L'editoriale
Sono settimane, queste, segnate dal ritorno prepotente della guerra. Fortunatamente (almeno per ora) l'Occidente non è un campo di battaglia ma l'intrusione del conflitto è netta sia nell'immaginario collettivo che nelle prime conseguenze economiche, che al momento impattano sulle materie prime e sull'energia in particolare.
Il tema energetico ha fatto riaffiorare - come accade in ogni crisi - i punti più vulnerabili del Belpaese. E ha riportato alla memoria quella strana stagione a cavallo fra il 1973 e il 1974, l'«Austerity», fatta di domeniche senz'auto, che oggi si ricorda quasi come un curioso amarcord. Eppure fu una lezione che l'Italia non capì: allora fu la crisi seguita alla guerra nello Yom Kippur, oggi è l'invasione dell'Ucraina ma prima ancora sono state altre crisi che impattano principalmente sul petrolio ad aver messo a nudo la nostra eccessiva dipendenza dai fornitori esteri. Oggi è ancora più grave perché - a differenza di mezzo secolo fa - c'è l'opportunità di ricorrere ad energie alternative. Ma l'Italia ha creduto poco nelle proprie risorse, a partire dal gas: siamo scesi nell'estrazione da 30 miliardi di metri cubi a 4 nel giro di pochi anni. Certo, non basta fare il conto dei metri cubi, dietro alle decisioni ci sono anche motivazioni tecniche, dal costo dell'estrazione alla capacità dei giacimenti, ma l'inerzia politica in materia energetica ha attraversato imperturbabile prima e seconda repubblica.
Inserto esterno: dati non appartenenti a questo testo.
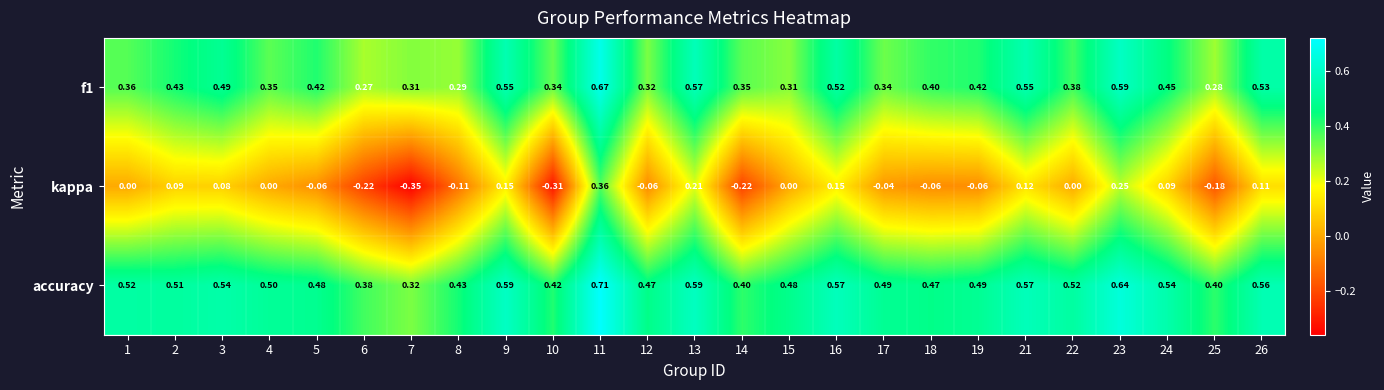

How many values in the kappa series are below 0?

11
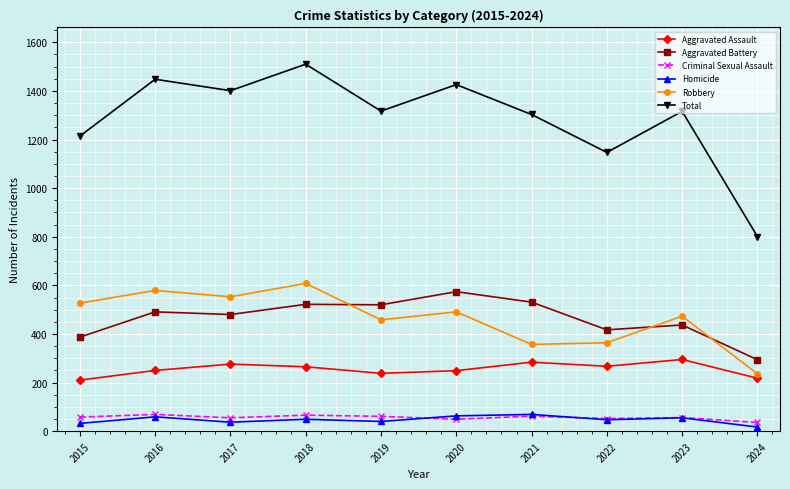

At which category is the sum across all series the highest?

2018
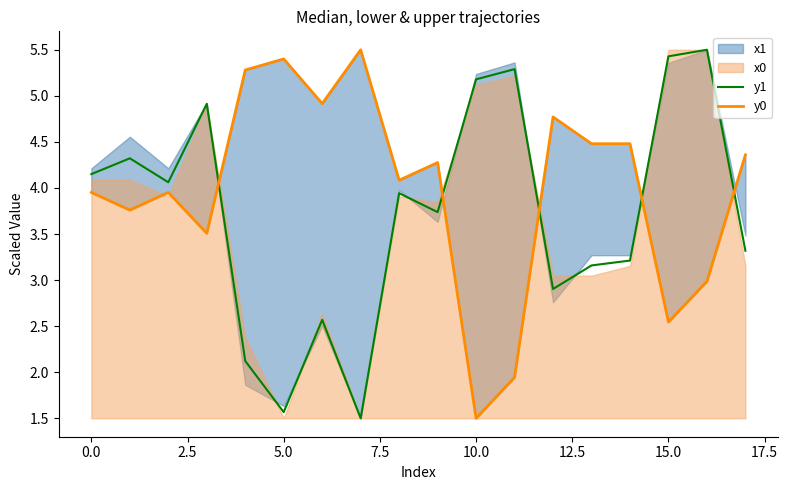

Rank the series by their average value, from highest to lowest.

y0, y1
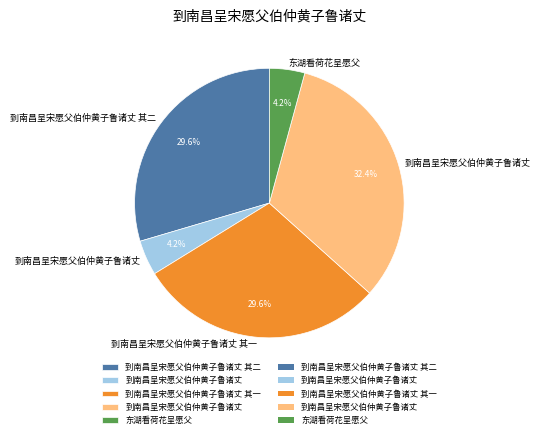

Does any single category account for the majority?

No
Bene, ora che abbiamo sentito la sacrosanta ramanzina di Mario Draghi e che Giorgetti e Cingolani stanno cercando di mettere mano alla questione, sarà bene ricordare che dietro l'angolo abbiamo un'altra sfida, tutta nuova e tutt'altro che secondaria, da vincere in campo energetico. Quella delle gigafactory. Intanto impariamo a conoscere il neologismo che più o meno un decennio fa l'innovazione di Elon Musk introdusse nelle nostre vite: una Gigafactory, in soldoni, è uno stabilimento che produce batterie per svariati miliardi di watt (GW sta per miliardo di watt, l'unità di misura della potenza). Se in principio la Gigafactory era lo stabilimento nel Nevada di Tesla che si occupava sia di motori che di accumulatori, oggi la Gigafactory è il luogo dove si costruiscono solo le batterie agli ioni di litio per l'auto del futuro prossimo, quella elettrica.
È evidente che il ruolo delle Gigafactory sarà sempre più strategico e chi saprà assicurarsi la presenza di questi stabilimenti sul proprio territorio sarà innovativo, competitivo sulle forniture, accorcerà le filiere, creerà quei posti di lavoro che andranno fatalmente a modificare la filiera dell'automotive come l'abbiamo conosciuta in sostanza dall'avvento del Fordismo ad oggi.
E' bene tenere però a mente che per essere davvero strategica, una Gigafcatory non deve limitarsi all'assemblaggio delle celle elettrochimiche - che di solito arrivano dalla Cina... - ma deve produrre l'intera batteria, controllando l'acquisto delle materie prime potendo in un secondo tempo continuare l'innovazione di prodotto. E, con un po' di lungimiranza, dovrà anche essere in grado di gestire la fase successiva, quella del recupero dei materiali delle batterie in fase di smaltimento (processo molto costoso e non ancora avviato su larga scala).
Ecco, l'Italia come è messa? A dire il vero qualche segnale positivo all'orizzonte c'è. La Gigafactory del Gruppo Stellantis (dove è confluita Fca) ha appena ricevuto il via libera: sorgerà a Termoli, in Molise, coinvolgendo TotalEnergies e Daimler (soci con Stellantis in ACC, che gestirà la factory). Il Ministero dello Sviluppo Economico da tempo è coinvolto direttamente così come nei giorni scorsi la struttura che fa capo a Giorgetti ha concesso le agevolazioni necessarie a far decollare a Teverola (Caserta) un'altra Gigafactory affidata a Seri Industrial: sarà completata entro la fine del 2023 e avrà una capacità produttiva di 7-8 GWh l'anno. Non solo, Markus Duesmann, ceo di Audi, ha ventilato l'ipotesi per il marchio dei quattro anelli di avere una gigafactory in Italia (dove Audi detiene due eccellenze nostrane, Lamborghini e Ducati): è un'occasione da non perdere. Anche perché Musk la sua Gigafactrory in Europa l'ha appena aperta. E ha scelto il Brandeburgo.